The arrangement of Mae Nhw’n Dwedyd provides the first real surprise of the album as it is more Portishead than Planxty. This underlines the determined 9Bach manifesto to make these ancient folk songs accessible to a contemporary audience. They may be delivered in their original tongue but there’s really nothing to scare the non-native Welsh speaker from engaging with 9Bach. Just listen to the heartbreaking yearning in Lisa’s harmonium accompanied voice as she delivers Llongau Caernarfon and you instantly know this is a song of loss, you don’t need to know that she’s scouring the horizon for he long-lost sailor husband in order to connect.
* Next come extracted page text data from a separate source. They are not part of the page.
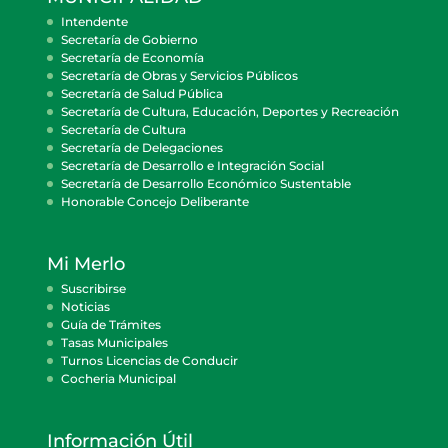
Intendente
Secretaría de Gobierno
Secretaría de Economía
Secretaría de Obras y Servicios Públicos
Secretaría de Salud Pública
Secretaría de Cultura, Educación, Deportes y Recreación
Secretaría de Cultura
Secretaría de Delegaciones
Secretaría de Desarrollo e Integración Social
Secretaría de Desarrollo Económico Sustentable
Honorable Concejo Deliberante
Mi Merlo
Suscribirse
Noticias
Guía de Trámites
Tasas Municipales
Turnos Licencias de Conducir
Cocheria Municipal
Información Útil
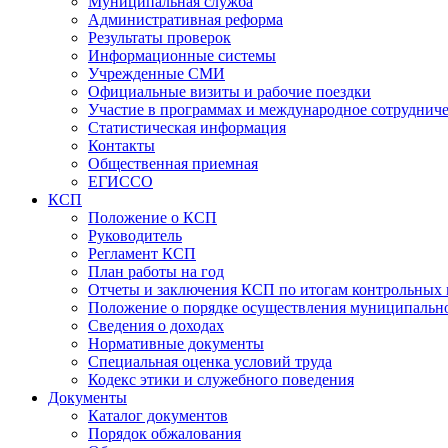
Муниципальная служба
Административная реформа
Результаты проверок
Информационные системы
Учрежденные СМИ
Официальные визиты и рабочие поездки
Участие в программах и международное сотруднич
Статистическая информация
Контакты
Общественная приемная
ЕГИССО
КСП
Положение о КСП
Руководитель
Регламент КСП
План работы на год
Отчеты и заключения КСП по итогам контрольных
Положение о порядке осуществления муниципально
Сведения о доходах
Нормативные документы
Специальная оценка условий труда
Кодекс этики и служебного поведения
Документы
Каталог документов
Порядок обжалования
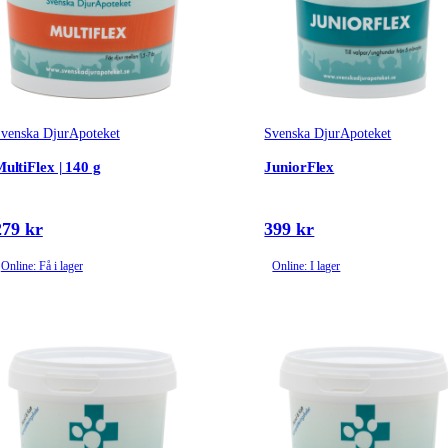
venska DjurApoteket
Svenska DjurApoteket
ultiFlex | 140 g
JuniorFlex
279 kr
399 kr
Online: Få i lager
Online: I lager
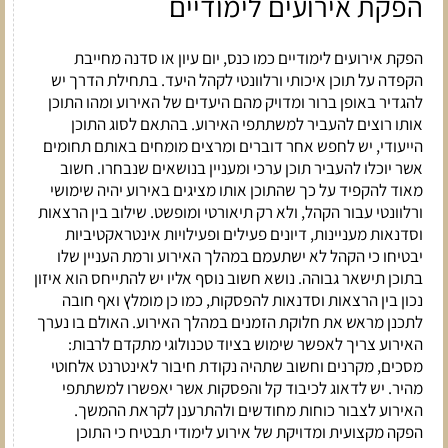
הפקת אירועים לימודיים
הפקת אירועים לימודיים כמו כנס, יום עיון או סדנה מחייבת
הקפדה על תוכן איכותי ורלוונטי לקהל היעד. בתחילת הדרך יש
להגדיר באופן ברור ומדויק מהם היעדים של האירוע ומהו התוכן
אותו רוצים להעביר למשתתפי האירוע. בהתאם לסוג התוכן
הייעודי, יש לחפש אחר דוברים ומרצים מומחים באותם תחומים
אשר יוכלו להעביר תוכן ערכי ומעניין בנושאים שנבחרו. חשוב
מאוד להקפיד על כך שהתוכן אותו מציגים באירוע יהיה שימושי
ורלוונטי עבור הקהל, ולא רק תיאורטי ומופשט. שילוב בין הרצאות
וסדנאות מעניינות, דיונים פעילים ופעילויות אינטראקטיביות
יבטיחו כי הקהל לא ישתעמם במהלך האירוע ורמת העניין שלו
בתוכן תישאר גבוהה. נושא חשוב נוסף אליו יש להתייחס הוא איזון
נכון בין הרצאות וסדנאות להפסקות, כמו כן מומלץ ואף חובה
לתכנן מראש את חלוקת הזמנים במהלך האירוע. האולם בו נערך
האירוע צריך לאפשר שימוש בציוד טכנולוגי מתקדם לרבות:
מסכים, מקרנים וחשוב שתהיה נקודת חיבור לאינטרנט אלחוטי
מהיר. יש לדאוג לכיבוד קל והפסקות אשר יאפשרו למשתתפי
האירוע לצבור כוחות מחודשים ולהתרענן לקראת ההמשך
.
הפקה מקצועית ומדויקת של אירוע לימודי תבטיח כי התוכן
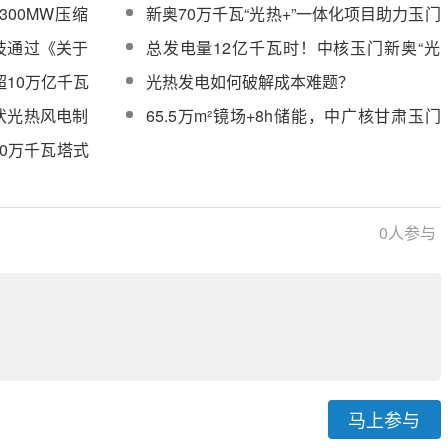
元熔盐及化盐
空气储能电站示范工程EPC总承包项目三
00MW压缩
新奥70万千瓦“光热+”一体化项目助力玉门
元熔盐及化盐服务
总承包项目三
收官“十四五”
技通过《关于
总发电量12亿千瓦时！中核玉门新奥“光
“光热+风电一
热储能+光伏+风电”一体化项目成效亮眼
超10万亿千瓦
光热发电如何破解成本难题？
增长
伏光热风电制
65.5万m²镜场+8h储能，中广核甘肃玉门
轮机、发电机
10万千瓦塔式光热工程蒸汽发生系统中标
10万千瓦塔式
候选人公示
候选人公示
0
人参与
马上参与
The language ought to be no more a barrier than the Northumbrian dialect of The Unthanks would be to appreciating their traditional tunes.

Pontypridd is perhaps the most ‘traditional’ folk performance of the set and comes complete with some enchanting arpeggios and lilting melodies from Esyllt Jones’ harp. This arrangement contrasts perfectly with the bass heavy Pa Bryd y Deui Eto which tips a nod to the Super Furries. Closing track Lisa Lan is also notable for it’s bass lines which recall those of Pentangle’s Danny Thompson, carrying Lisa’s spellbinding vocals along with them before finally cutting them loose and allowing them to fade out into the ether. The perfect album for all those long, dark winter nights ahead of us. Highly recommended.